Top of GIVEN DATA

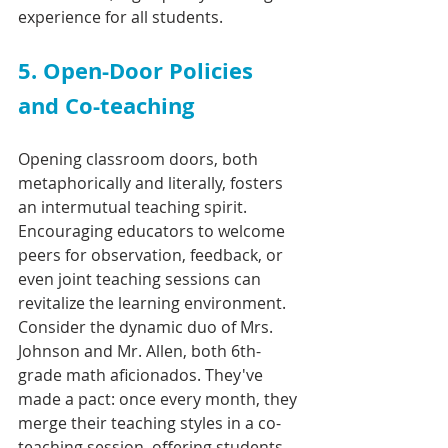
experience for all students.
5. Open-Door Policies 
and Co-teaching
Opening classroom doors, both 
metaphorically and literally, fosters 
an intermutual teaching spirit. 
Encouraging educators to welcome 
peers for observation, feedback, or 
even joint teaching sessions can 
revitalize the learning environment. 
Consider the dynamic duo of Mrs. 
Johnson and Mr. Allen, both 6th-
grade math aficionados. They've 
made a pact: once every month, they 
merge their teaching styles in a co-
teaching session, offering students 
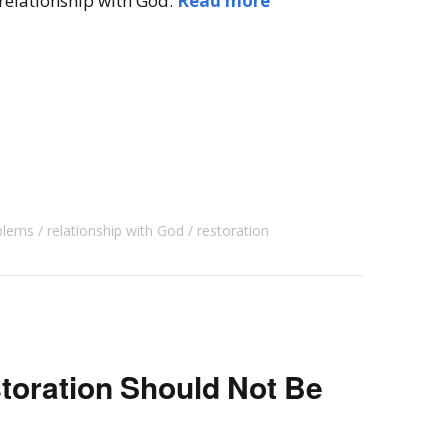
 relationship with God.
Read more
blems
relationship with God
restoration
toration Should Not Be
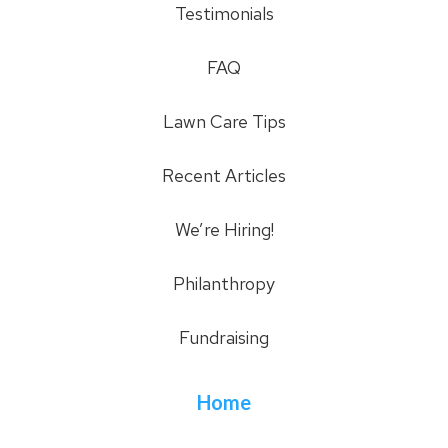
Testimonials
FAQ
Lawn Care Tips
Recent Articles
We’re Hiring!
Philanthropy
Fundraising
Home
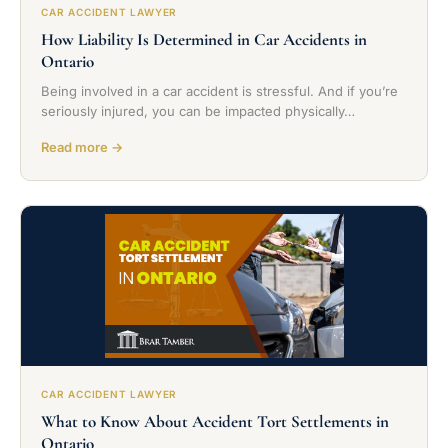
CAR ACCIDENT LAWYER
How Liability Is Determined in Car Accidents in
Ontario
Being involved in a car accident is stressful. And if you’re
seriously injured, you can be impacted physically…
Read more →
CAR ACCIDENT LAWYER
What to Know About Accident Tort Settlements in
Ontario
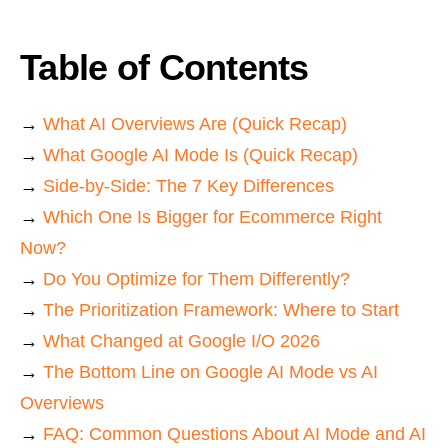
Table of Contents
→
What AI Overviews Are (Quick Recap)
→
What Google AI Mode Is (Quick Recap)
→
Side-by-Side: The 7 Key Differences
→
Which One Is Bigger for Ecommerce Right
Now?
→
Do You Optimize for Them Differently?
→
The Prioritization Framework: Where to Start
→
What Changed at Google I/O 2026
→
The Bottom Line on Google AI Mode vs AI
Overviews
→
FAQ: Common Questions About AI Mode and AI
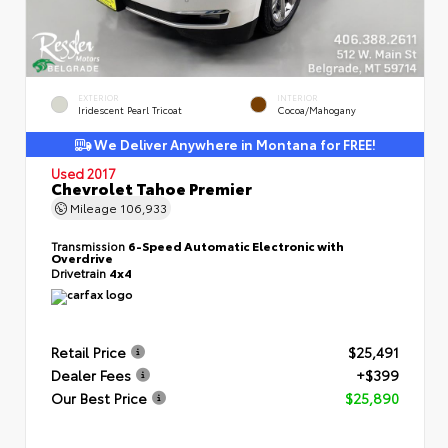
EXTERIOR
INTERIOR
Iridescent Pearl Tricoat
Cocoa/Mahogany
We Deliver Anywhere in Montana for FREE!
Used 2017
Chevrolet Tahoe Premier
Mileage
106,933
Transmission
6-Speed Automatic Electronic with
Overdrive
Drivetrain
4x4
Retail Price
$25,491
Dealer Fees
+$399
Our Best Price
$25,890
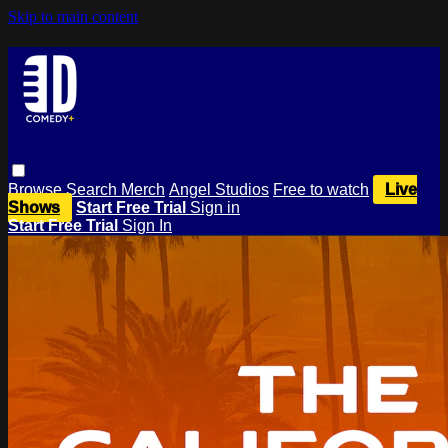
Skip to main content
Browse
Search
Merch
Angel Studios
Free to watch
Live
Shows
Start Free Trial
Sign in
Start Free Trial
Sign In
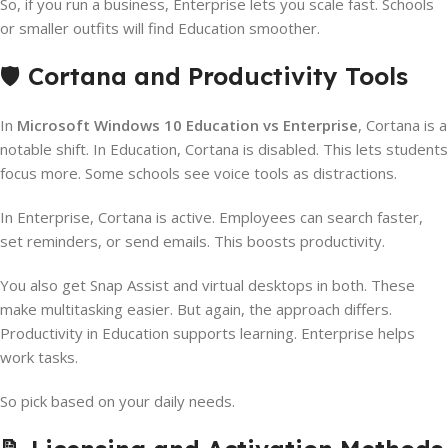
So, if you run a business, Enterprise lets you scale fast. Schools
or smaller outfits will find Education smoother.
🛡️
Cortana and Productivity Tools
In
Microsoft Windows 10 Education vs Enterprise
, Cortana is a
notable shift. In Education, Cortana is disabled. This lets students
focus more. Some schools see voice tools as distractions.
In Enterprise, Cortana is active. Employees can search faster,
set reminders, or send emails. This boosts productivity.
You also get Snap Assist and virtual desktops in both. These
make multitasking easier. But again, the approach differs.
Productivity in Education supports learning. Enterprise helps
work tasks.
So pick based on your daily needs.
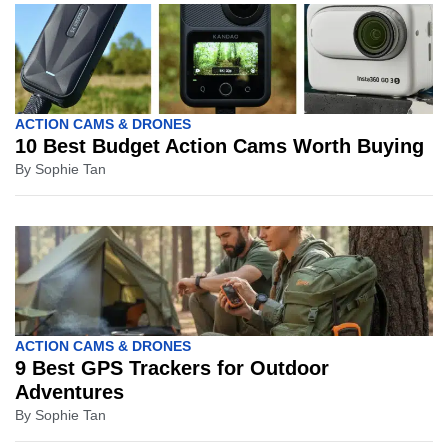
ACTION CAMS & DRONES
10 Best Budget Action Cams Worth Buying
By
Sophie Tan
ACTION CAMS & DRONES
9 Best GPS Trackers for Outdoor
Adventures
By
Sophie Tan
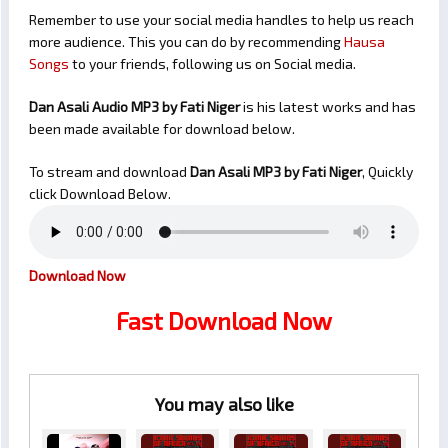
Remember to use your social media handles to help us reach
more audience. This you can do by recommending
Hausa
Songs
to your friends, following us on Social media.
Dan Asali Audio MP3 by Fati Niger
is his latest works and has
been made available for download below.
To stream and download
Dan Asali
MP3 by Fati Niger
, Quickly
click Download Below.
Download Now
Fast Download Now
You may also like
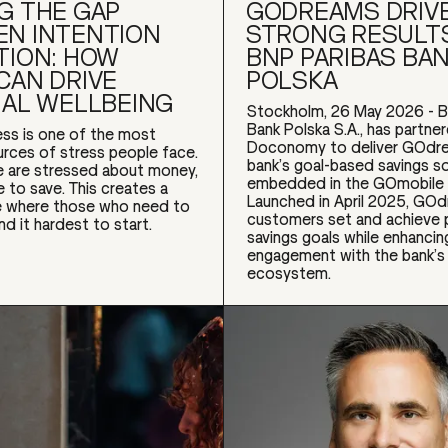
G THE GAP
GODREAMS DRIV
N INTENTION
STRONG RESULT
TION: HOW
BNP PARIBAS BA
CAN DRIVE
POLSKA
IAL WELLBEING
Stockholm, 26 May 2026 - B
Bank Polska S.A., has partne
ress is one of the most
Doconomy to deliver GOdre
ces of stress people face.
bank’s goal-based savings so
 are stressed about money,
embedded in the GOmobile 
e to save. This creates a
Launched in April 2025, GO
le where those who need to
customers set and achieve 
nd it hardest to start.
savings goals while enhancin
engagement with the bank’s f
ecosystem.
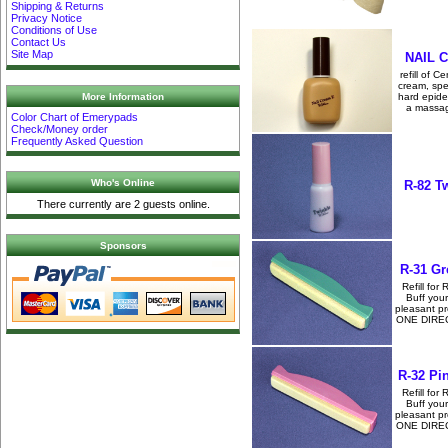
Shipping & Returns
Privacy Notice
Conditions of Use
Contact Us
Site Map
NAIL C
refill of C
cream, spe
More Information
hard epide
a massag
Color Chart of Emerypads
Check/Money order
Frequently Asked Question
Who's Online
R-82 T
There currently are 2 guests online.
Sponsors
R-31 Gr
Refill for 
Buff your
pleasant p
ONE DIRECTI
R-32 Pi
Refill for 
Buff your
pleasant p
ONE DIRECTI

Bottom of GIVEN DATA

- **WHAT THIS TASK INVOLVES**:
Copy every entry exactly; drop the pictures.

- **RESULT OF THIS TASK**:
experience for all students.
5. Open-Door Policies 
and Co-teaching
Opening classroom doors, both 
metaphorically and literally, fosters 
an intermutual teaching spirit. 
Encouraging educators to welcome 
peers for observation, feedback, or 
even joint teaching sessions can 
revitalize the learning environment. 
Consider the dynamic duo of Mrs. 
Johnson and Mr. Allen, both 6th-
grade math aficionados. They've 
made a pact: once every month, they 
merge their teaching styles in a co-
teaching session, offering students 
 relationship with God.
Read more
blems
relationship with God
restoration
toration Should Not Be
Testimonials
FAQ
Lawn Care Tips
Recent Articles
We’re Hiring!
Philanthropy
Fundraising
Home
CAR ACCIDENT LAWYER
How Liability Is Determined in Car Accidents in
Ontario
Being involved in a car accident is stressful. And if you’re
seriously injured, you can be impacted physically…
Read more →
CAR ACCIDENT LAWYER
What to Know About Accident Tort Settlements in
Ontario
Table of Contents
→
What AI Overviews Are (Quick Recap)
→
What Google AI Mode Is (Quick Recap)
→
Side-by-Side: The 7 Key Differences
→
Which One Is Bigger for Ecommerce Right
Now?
→
Do You Optimize for Them Differently?
→
The Prioritization Framework: Where to Start
→
What Changed at Google I/O 2026
→
The Bottom Line on Google AI Mode vs AI
Overviews
→
FAQ: Common Questions About AI Mode and AI
EXTERIOR
INTERIOR
Iridescent Pearl Tricoat
Cocoa/Mahogany
We Deliver Anywhere in Montana for FREE!
Used 2017
Chevrolet Tahoe Premier
Mileage
106,933
Transmission
6-Speed Automatic Electronic with
Overdrive
Drivetrain
4x4
Retail Price
$25,491
Dealer Fees
+$399
Our Best Price
$25,890
Skip to main content
Browse
Search
Merch
Angel Studios
Free to watch
Live
Shows
Start Free Trial
Sign in
Start Free Trial
Sign In
So, if you run a business, Enterprise lets you scale fast. Schools
or smaller outfits will find Education smoother.
🛡️
Cortana and Productivity Tools
In
Microsoft Windows 10 Education vs Enterprise
, Cortana is a
notable shift. In Education, Cortana is disabled. This lets students
focus more. Some schools see voice tools as distractions.
In Enterprise, Cortana is active. Employees can search faster,
set reminders, or send emails. This boosts productivity.
You also get Snap Assist and virtual desktops in both. These
make multitasking easier. But again, the approach differs.
Productivity in Education supports learning. Enterprise helps
work tasks.
So pick based on your daily needs.
ACTION CAMS & DRONES
10 Best Budget Action Cams Worth Buying
By
Sophie Tan
ACTION CAMS & DRONES
9 Best GPS Trackers for Outdoor
Adventures
By
Sophie Tan
Remember to use your social media handles to help us reach
more audience. This you can do by recommending
Hausa
Songs
to your friends, following us on Social media.
Dan Asali Audio MP3 by Fati Niger
is his latest works and has
been made available for download below.
To stream and download
Dan Asali
MP3 by Fati Niger
, Quickly
click Download Below.
Download Now
Fast Download Now
You may also like
G THE GAP
GODREAMS DRIV
N INTENTION
STRONG RESULT
TION: HOW
BNP PARIBAS BA
CAN DRIVE
POLSKA
IAL WELLBEING
Stockholm, 26 May 2026 - B
Bank Polska S.A., has partne
ress is one of the most
Doconomy to deliver GOdre
ces of stress people face.
bank’s goal-based savings so
 are stressed about money,
embedded in the GOmobile 
e to save. This creates a
Launched in April 2025, GO
le where those who need to
customers set and achieve 
nd it hardest to start.
savings goals while enhancin
engagement with the bank’s f
ecosystem.
Shipping & Returns
Privacy Notice
Conditions of Use
Contact Us
Site Map
NAIL C
refill of C
cream, spe
More Information
hard epide
a massag
Color Chart of Emerypads
Check/Money order
Frequently Asked Question
Who's Online
R-82 T
There currently are 2 guests online.
Sponsors
R-31 Gr
Refill for 
Buff your
pleasant p
ONE DIRECTI
R-32 Pi
Refill for 
Buff your
pleasant p
ONE DIRECTI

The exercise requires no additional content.